## What the exercise asks
Convert every line of text in the listing below into a numbered list, skipping blank lines and leaving out the pictures.

--

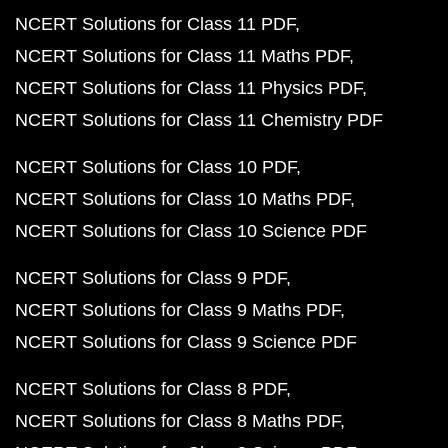
NCERT Solutions for Class 11 PDF
NCERT Solutions for Class 11 Maths PDF
NCERT Solutions for Class 11 Physics PDF
NCERT Solutions for Class 11 Chemistry PDF
NCERT Solutions for Class 10 PDF
NCERT Solutions for Class 10 Maths PDF
NCERT Solutions for Class 10 Science PDF
NCERT Solutions for Class 9 PDF
NCERT Solutions for Class 9 Maths PDF
NCERT Solutions for Class 9 Science PDF
NCERT Solutions for Class 8 PDF
NCERT Solutions for Class 8 Maths PDF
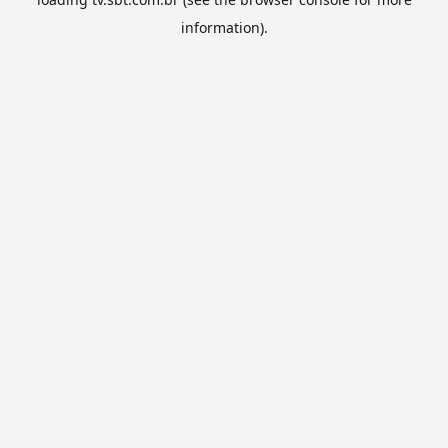
information).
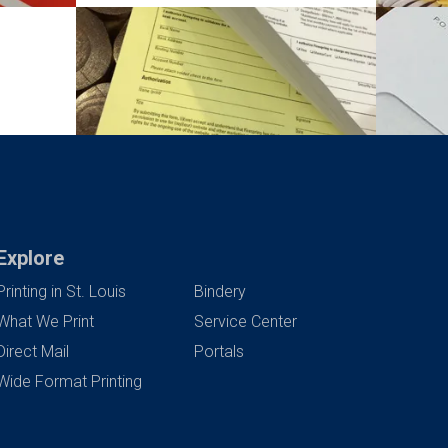
Explore
Printing in St. Louis
Bindery
What We Print
Service Center
Direct Mail
Portals
Wide Format Printing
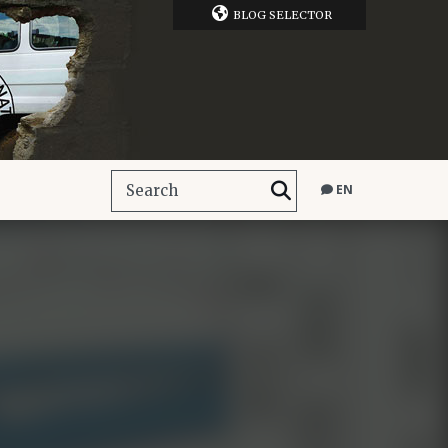
BLOG SELECTOR
EN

--

## Solution
1. NCERT Solutions for Class 11 PDF
2. NCERT Solutions for Class 11 Maths PDF
3. NCERT Solutions for Class 11 Physics PDF
4. NCERT Solutions for Class 11 Chemistry PDF
5. NCERT Solutions for Class 10 PDF
6. NCERT Solutions for Class 10 Maths PDF
7. NCERT Solutions for Class 10 Science PDF
8. NCERT Solutions for Class 9 PDF
9. NCERT Solutions for Class 9 Maths PDF
10. NCERT Solutions for Class 9 Science PDF
11. NCERT Solutions for Class 8 PDF
12. NCERT Solutions for Class 8 Maths PDF
13. information).
14. Explore
15. Printing in St. Louis
16. Bindery
17. What We Print
18. Service Center
19. Direct Mail
20. Portals
21. Wide Format Printing
22. BLOG SELECTOR
23. EN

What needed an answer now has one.